As the name says, I'm back for more. I used to be fairly active on here but have been away for years and am back for more.
First, a bit about me. I'm a 36 year old man. I was born into the JW's. I never got baptized but that doesn't mean I wasn't super active back when I was in school. One thing led to another with my family and I left when I was 20 when I got married to a non-JW. I thought they were probably right but had just had enough of their crap that I didn't care anymore. A year or two later my wife got pregnant and I wanted to raise my son right so I started to move past that for his sake. What ended up happening was I finally figured what a load of crap all the JW stuff was. In a nutshell, I went out of my congregation in a glorius ball of flames and haven't looked back. Seriouslly, it was awesome and I have no regrets about it. I moved on and built a pretty good life for a while there. Then, as life often does, everything fell apart. I got diagnosed with kidney failure, celiac disease, got in a car wreck that broke my leg, got laid off from a pretty darn good job, and my wife got cancer (er she's all better and just fine now) all within the period of less than a year. Since then, I totally dropped my old career (even with various places offering larger and larger sums of cash to come work for them), went back to school, and just finished my nursing degree last week. An interesting life that I have no regrets of when you look back at it, even if it has been only 36 years.s
So what brought me back here? The need to vent some. I'm out of the "truth." So far out of it that it's not even funny and I'm never going back. My family joined back in the 40's. My dad heard how he would never get to see the end of elementary school before the new world came. Now, his grandchildren are past that age and "the end" is no closer than it was all those years ago. I've been trying to reconnect with various family members (mainly my sister, my nephew who I was like a dad to when he was a baby, and a cousin I was always so close to and loved dearly). Its part of the joy of Facebook that I was able to reconnect with these people. Putting it lightly, these reconnections have not gone well. How the @#$* do you talk to people that put stuff up about how the new world is so close when their entire lives have been wasted waiting for the same things that their parents have been waiting for but haven't seeen? How do you deal with someone you've loved your entire life that looks down on you because you've spent years learning how to care for the ill instead of wasting your time cleaning the bathrooms of stadiums where the people who think the same way will poop for a few days?
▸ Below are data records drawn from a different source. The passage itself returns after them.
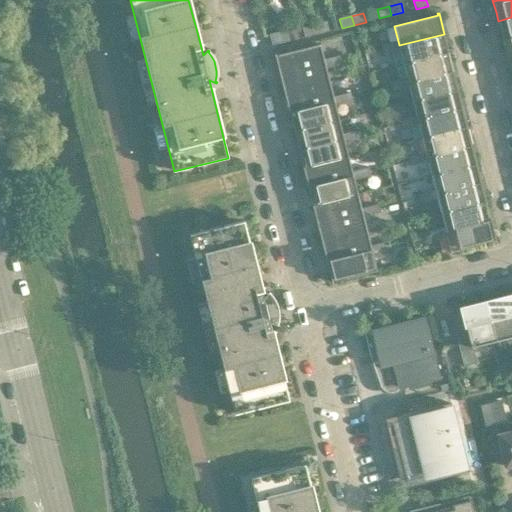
[(511,17),(498,21),(503,39),(511,36),(511,17)]
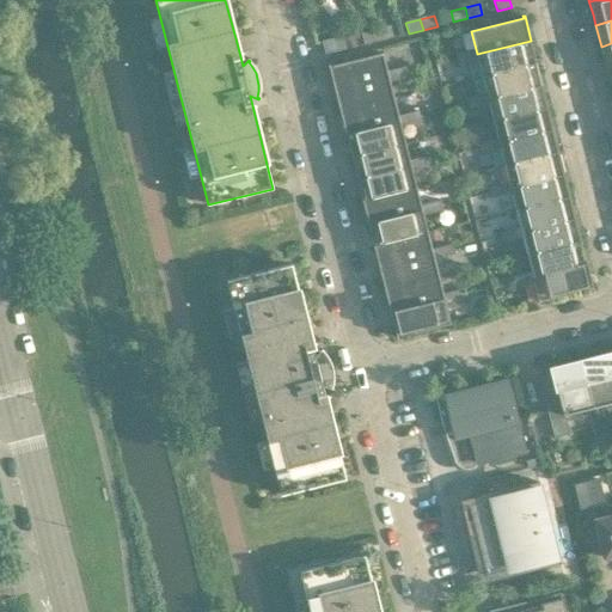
[(390,26),(375,30),(378,41),(392,37),(390,26)]
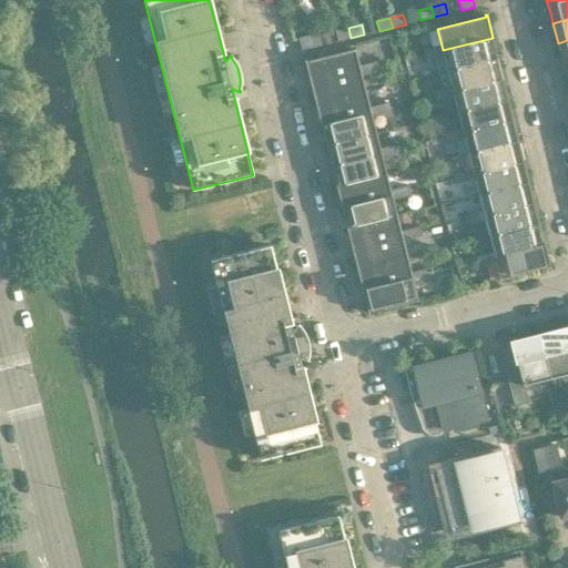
[(326,27),(318,28),(321,33),(323,44),(331,43),(326,27)]
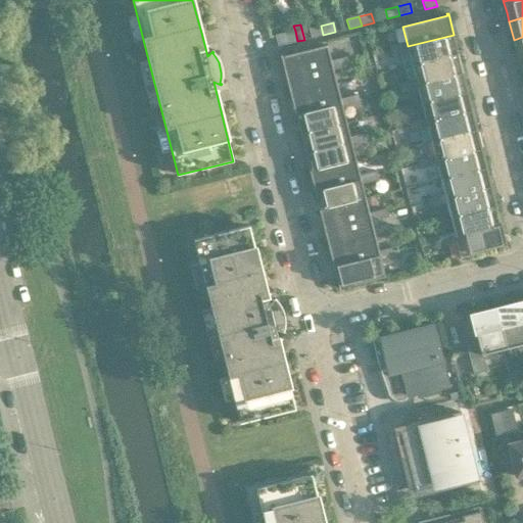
[(311,38),(323,35),(321,26),(308,29),(311,38)]
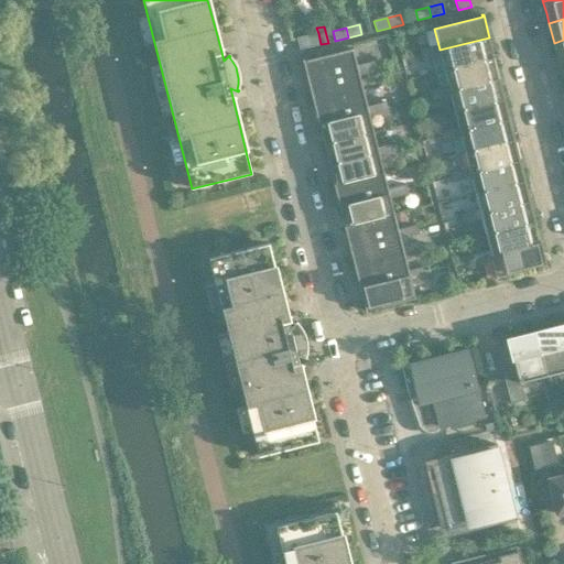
[(321,44),(318,33),(307,35),(311,47),(321,44)]
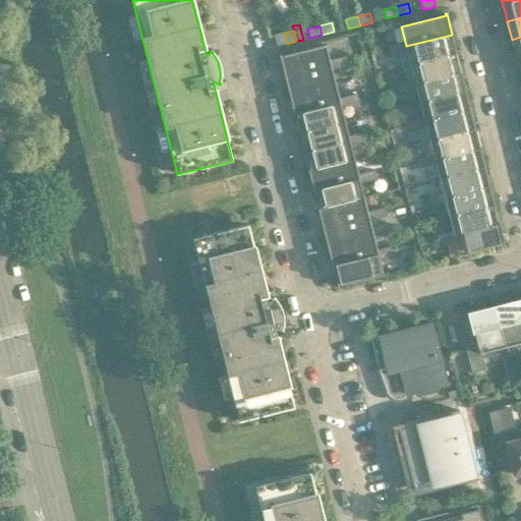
[(277,46),(287,44),(284,33),(275,36),(277,46)]
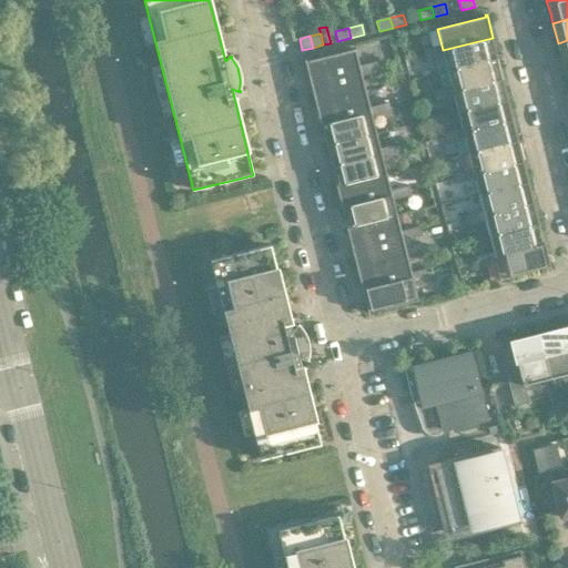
[(493,38),(443,50),(442,46),(433,48),(435,58),(444,56),(447,71),(498,59),(493,38)]
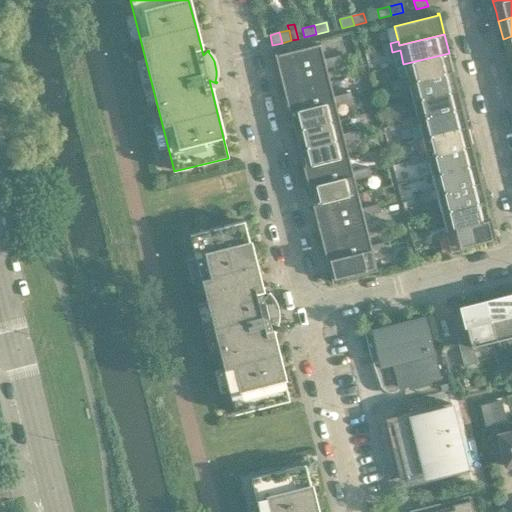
[(511,36),(503,39),(507,58),(511,56),(511,36)]
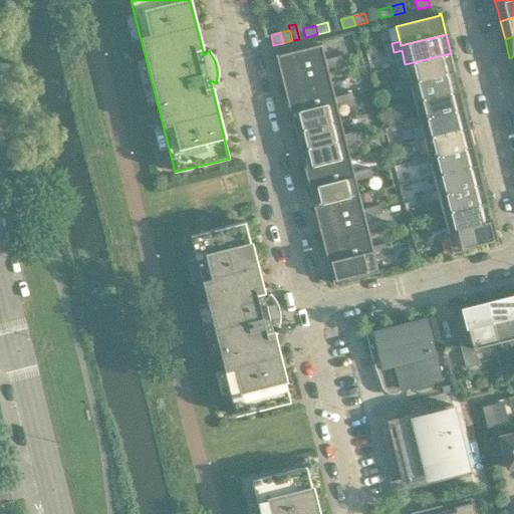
[(384,54),(394,52),(392,43),(382,45),(384,54)]
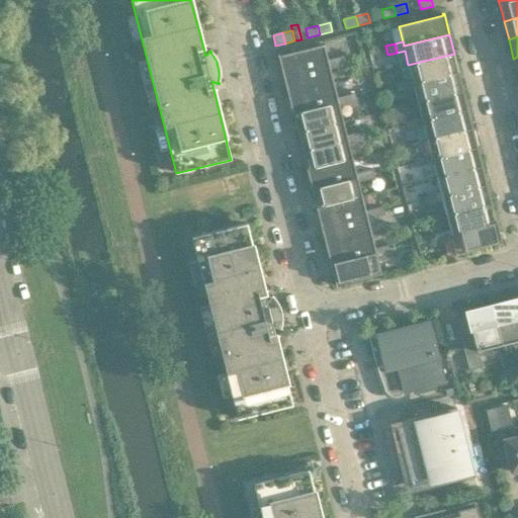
[(278,55),(281,68),(283,76),(329,65),(328,61),(324,45),(279,56),(279,55),(278,55)]
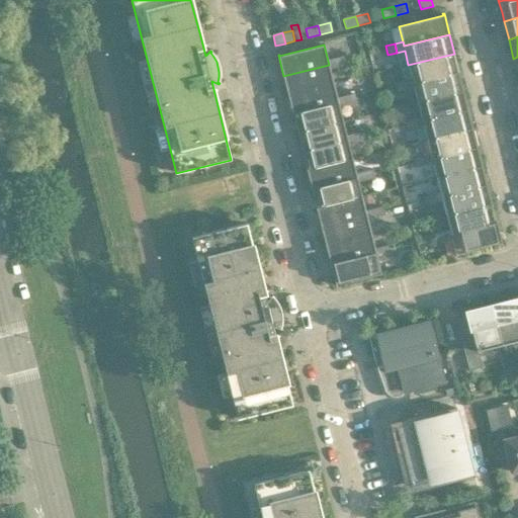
[(408,65),(412,79),(413,84),(458,72),(454,54),(408,65)]
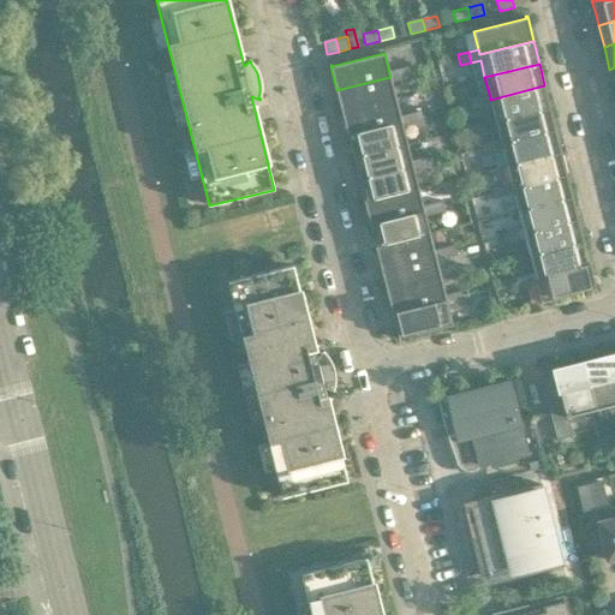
[(408,67),(399,70),(401,79),(412,77),(408,67)]
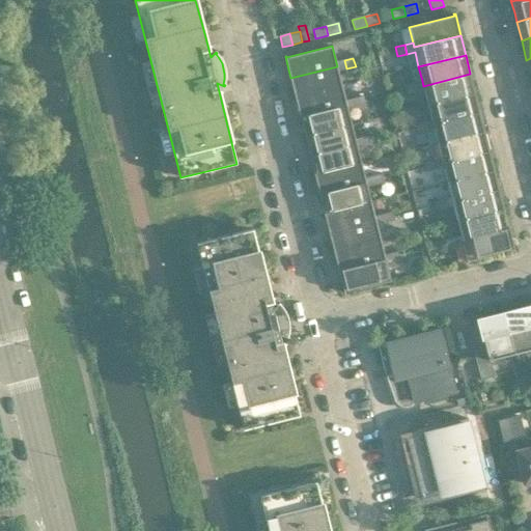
[(337,66),(290,78),(295,98),(342,86),(338,71),(346,68),(344,60),(336,62),(337,66)]
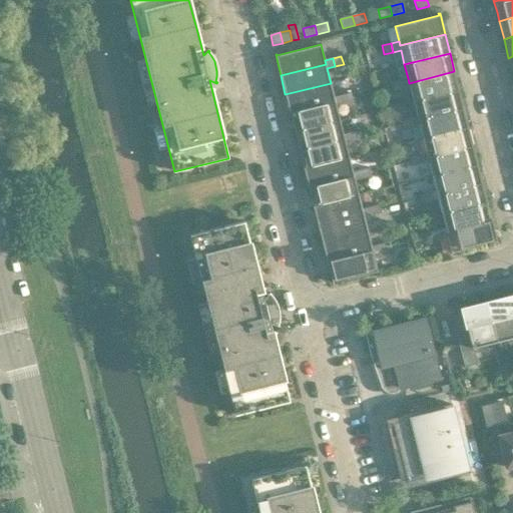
[(454,71),(409,83),(408,78),(400,80),(402,89),(410,87),(414,101),(459,90),(454,71)]
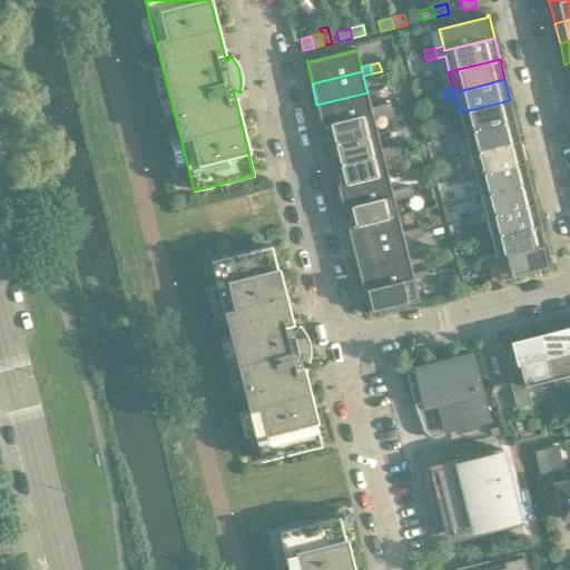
[(438,101),(446,99),(444,89),(435,92),(438,101)]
For that matter, it isn't even the fact that the people I care so much look down on me because I couldn't buy into the lie anymore. The thing that really bothers me is the fact that they still base their lives on such utter and complete BS. They can hate me for whatever reasons they want. As much as it may suck, I can deal with that. The part that really bothers me is watching them waste their precious and wonderful lives the same way I did as did our parents and even grandparents. I watch them pay the price that generations before have paid. It is a very steep price that takes a large piece of their beautiful lives that has already robbed so much from so many others and yet they are so blind to it all. I hate that more than I will ever be able to express.
At the same time, however, that's why I'm back for more. If there is ever a group of popele that can relate to what I am feeling, it is you all. I need to have a group of people that understand what it is I am saying. You can explain it to people who have never been a part of it but it will never be the same as talking to people that have experienced such things first hand.